Na quinta-feira (25), dia seguinte às derrotas impostas pelos parlamentares ao governo federal, líderes do Congresso receberam um manifesto assinado por 790 entidades da sociedade civil, condenando o substitutivo para a Medida Provisória 1.154, aprovada pela Comissão Mista. Entre as centenas de adesões, estão ONGs que trabalham com meio ambiente e clima, representações indígenas, movimentos sociais, sociedades científicas, organizações corporativas e entidades do setor privado. O manifesto chama as alterações de “esquartejamento do meio ambiente” e convoca deputados e senadores a reverterem em plenário os retrocessos aprovados.

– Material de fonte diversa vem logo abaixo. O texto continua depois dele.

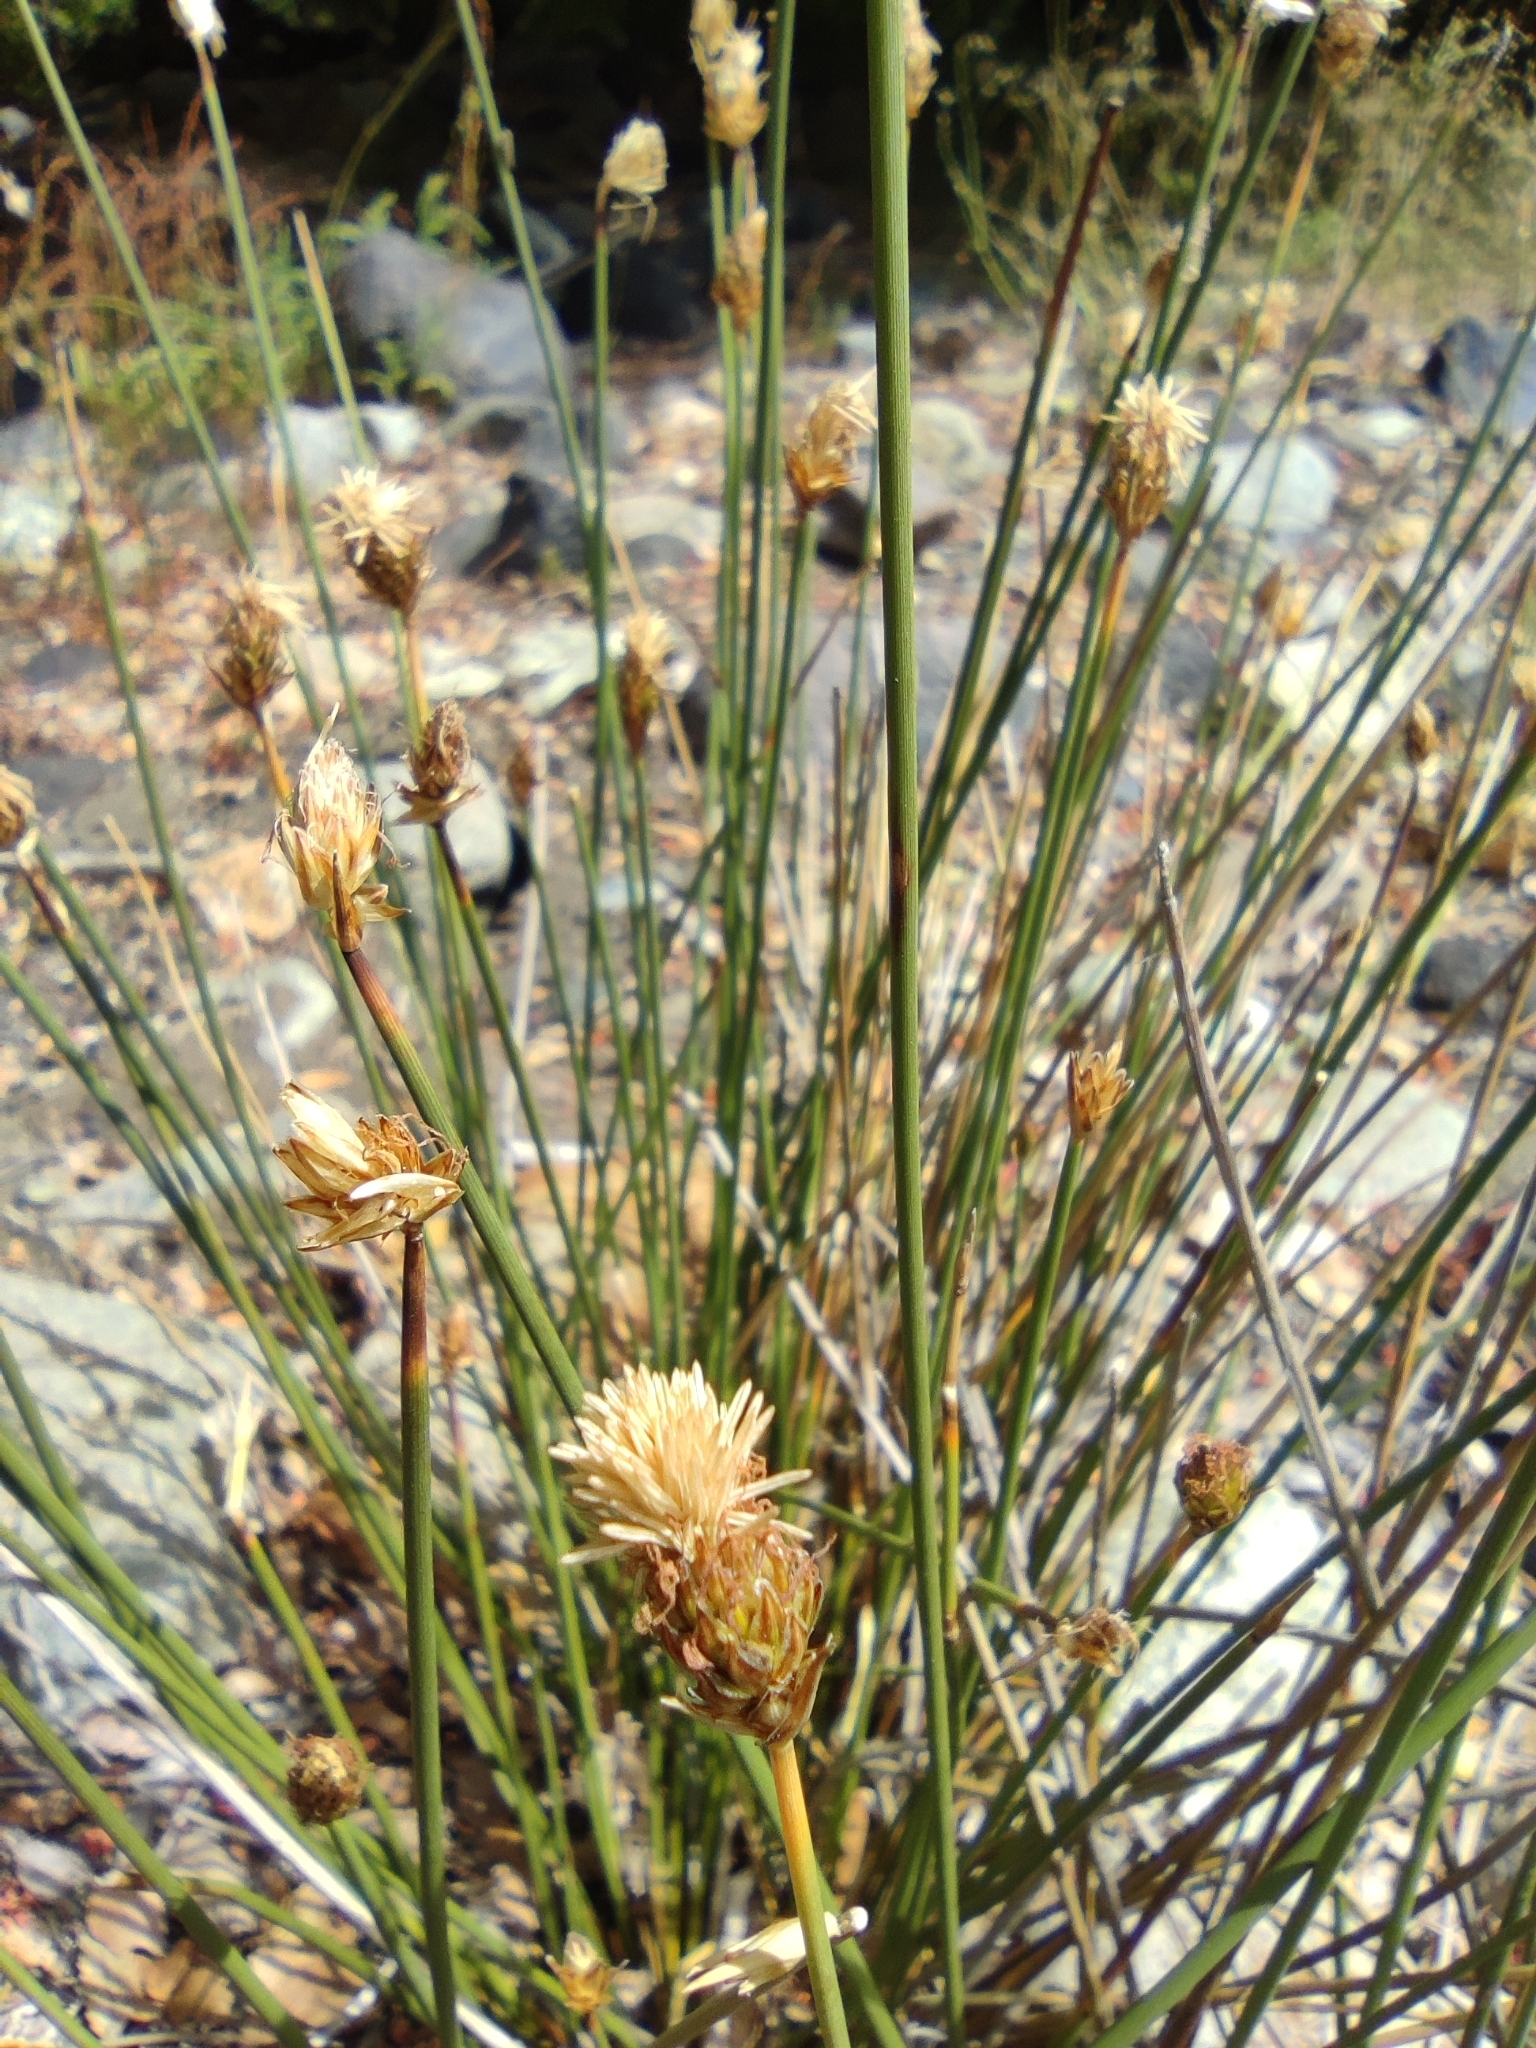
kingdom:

O documento aponta as alterações a serem feitas para corrigir os efeitos “devastadores” das mudanças no Ministério do Meio Ambiente e Mudança do Clima (MMA) e no Ministério dos Povos Indígenas (MPI).

Essencialmente, as entidades concentram em quatro os pontos para voltar à redação original da MP: a gestão do Cadastro Ambiental Rural (CAR) pelo MMA; a coordenação pela pasta do Meio Ambiente do Sistema Nacional de Gestão de Recursos Hídricos (SIGRH) e da Agência Nacional de Águas e Saneamento Básico (ANA); a manutenção do poder do MMA relativo aos sistemas de informações sobre os serviços públicos de saneamento básico, gestão de resíduos sólidos e gerenciamento de recursos hídricos; e a competência do MPI para demarcação de Terras Indígenas.

“Votar a favor desses equívocos significa apoiar a diminuição da capacidade de o Brasil combater o desmatamento, principal fonte nacional de emissões de Gases de Efeito Estufa, de assegurar o equilíbrio no uso múltiplo das águas e de garantir a efetividade dos direitos constitucionais dos povos indígenas e a tutela dos direitos humanos. Não há qualquer razão administrativa que justifique o esquartejamento do MMA e a redução de poder do MPI”, destaca trecho do manifesto.

“Se não conseguirmos conter o desmatamento de forma rápida e eficaz, corremos o risco de sofrer graves consequências no curto prazo, como a redução das chuvas e o aumento de eventos extremos, bem como prejuízos ao comércio internacional e sobre a busca de recursos externos para financiamento das políticas socioambientais”, afirma o documento.

As entidades signatárias do manifesto enfatizam que as mudanças promovidas pela Comissão Mista do Congresso irão impulsionar a degradação ambiental no País, o que afetará o próprio futuro da economia, incluindo o agronegócio brasileiro, bem como dificultará a manutenção e cumprimento de compromissos climáticos do Brasil e dos direitos humanos.

“É importante ressaltar sempre que a crise climática é injusta e atinge com mais violência as comunidades tradicionais, população negra, quilombola e periférica. Não é de interesse de ninguém que esses erros prosperem. Contamos com o bom senso e o compromisso público dos deputados e senadores para reverter esses problemas”, completa o documento que tenta reverter as alterações feitas e que expõem a difícil situação do governo federal na correlação de forças no Congresso.